CHICAGO (STMW) -- Chicago's new top federal prosecutor says Mayor Rahm Emanuel was unfair to criticize federal efforts to tackle gun crime and has warned, "We are not going to arrest our way out of the gang problem in Chicago."

Giving his first interview since he was finally confirmed by the Senate last month, Zach Fardon showed a willingness to stand up to the politicians who've put huge public pressure on him to do more to tackle the street violence plaguing Chicago's South and West Sides.

Though the 47-year-old new U.S. Attorney said that was a "major priority" for him and that he'd lost sleep over the deaths of innocent children caught in gang crossfire, he added, "I do not believe federal law enforcement is the panacea" and called for creative solutions tothe "causes of the gang problem in Chicago . . . poverty, education, lack of job opportunities and sometimes failures in parenting."

He refused to make violent crime a higher priority than tackling political corruption, which he said had a "sad, even tragic" history in Illinois.

And he said he'd personally called out Emanuel during a "positive, cordial conversation" for recently telling the Chicago Sun-Times that the feds do a "horrible" job prosecuting gun crime.

"I do not think that's fair and I respectfully disagree with him and I have told him as much," he said of Rahm's comments, adding, "I'm proud of what we've done."

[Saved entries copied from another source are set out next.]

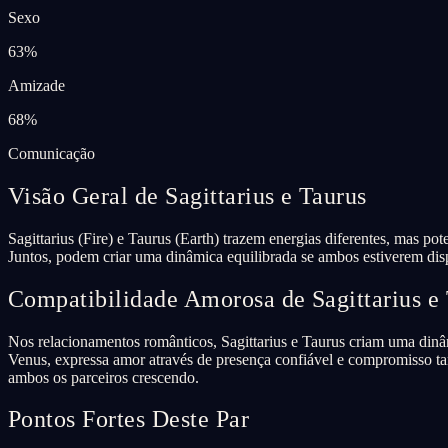
Sexo
63
%
Amizade
68
%
Comunicação
Visão Geral de Sagittarius e Taurus
Sagittarius (Fire) e Taurus (Earth) trazem energias diferentes, mas po
Juntos, podem criar uma dinâmica equilibrada se ambos estiverem disp
Compatibilidade Amorosa de Sagittarius e
Nos relacionamentos românticos, Sagittarius e Taurus criam uma dinâm
Venus, expressa amor através de presença confiável e compromisso ta
ambos os parceiros crescendo.
Pontos Fortes Deste Par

Federal prosecutors have long been irked by Emanuel and his predecessor Mayor Richard M. Daley's insinuations that they haven't pitched in against gangs.

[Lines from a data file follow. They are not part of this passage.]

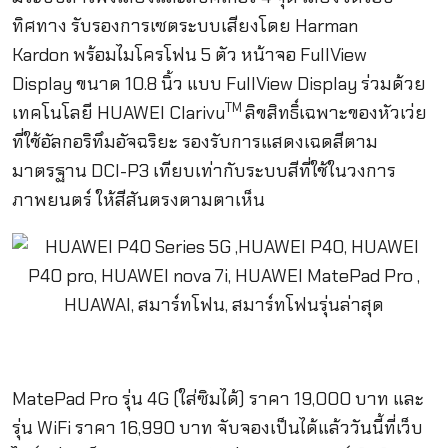
ทิศทาง รับรองการเซตระบบเสียงโดย
Harman
Kardon
พร้อมไมโครโฟน
5
ตัว หน้าจอ
FullView
Display
ขนาด
10.8
นิ้ว แบบ
FullView Display
ร่วมด้วย
TM
เทคโนโลยี
HUAWEI Clarivu
ลิขสิทธิ์เฉพาะของหั
วเว่ย
ที่ใช้อัลกอริทึมอัจฉริยะ รองรับการแสดงเฉดสีตาม
มาตรฐาน
DCI-P3
เทียบเท่ากับระบบสีที่ใช้
ในวงการ
ภาพยนตร์ ให้สีสันตรงตามตาเห็น
MatePad Pro
รุ่น
4G (
ใส่ซิมได้
)
ราคา
19,000
บาท และ
รุ่น
WiFi
ราคา
16,990
บาท จับจองเป็นไ
ด้แล้ววันนี้ที่เว็บ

While public corruption cases hog the headlines, four times as many federal prosecutors are assigned to gang, gun and drug cases in Chicago. That was a point Fardon made again Wednesday, even as he warned that a long-standing federal hiring freeze risks driving his understaffed office to the breaking point.

Fardon said the "federal hammer of incarceration" would continue to hit gangs but that he supported Attorney General Eric Holder's calls for less severe sentences in non-violent drug cases.

He said he'd never met President Barack Obama, Emanuel or either of Illinois' Senators before he applied for the U.S. Attorney's job, describing himself as someone with "zero clout" or political ambitions, and pooh-poohing any suggestion that improper political considerations would affect his decisions who to prosecute.

Though he was careful not to directly criticize U.S. Sen. Mark Kirk (R-Ill), who was widely ridiculed when he called for mass arrests of all 18,000 alleged members of Chicago's biggest street gang this summer, his comments clearly ruled out any such approach.

Fardon, who ran the Boston marathon earlier this year, also revealed he was "profoundly impacted" by the bombings there, which he said proved the value of the controversial prosecutions of teenage wannabe terrorists in Chicago.

And he urged the public to share allegations of public corruption, saying "we need people to come forward."

Asked if that meant his office — which has been through a relatively quiet year since his lauded predecessor Pat Fitzgerald stood down — doesn't have any big cases cooking, his tone became indignant for the only time in the hourlong interview.

"I did not say that at all!" he said.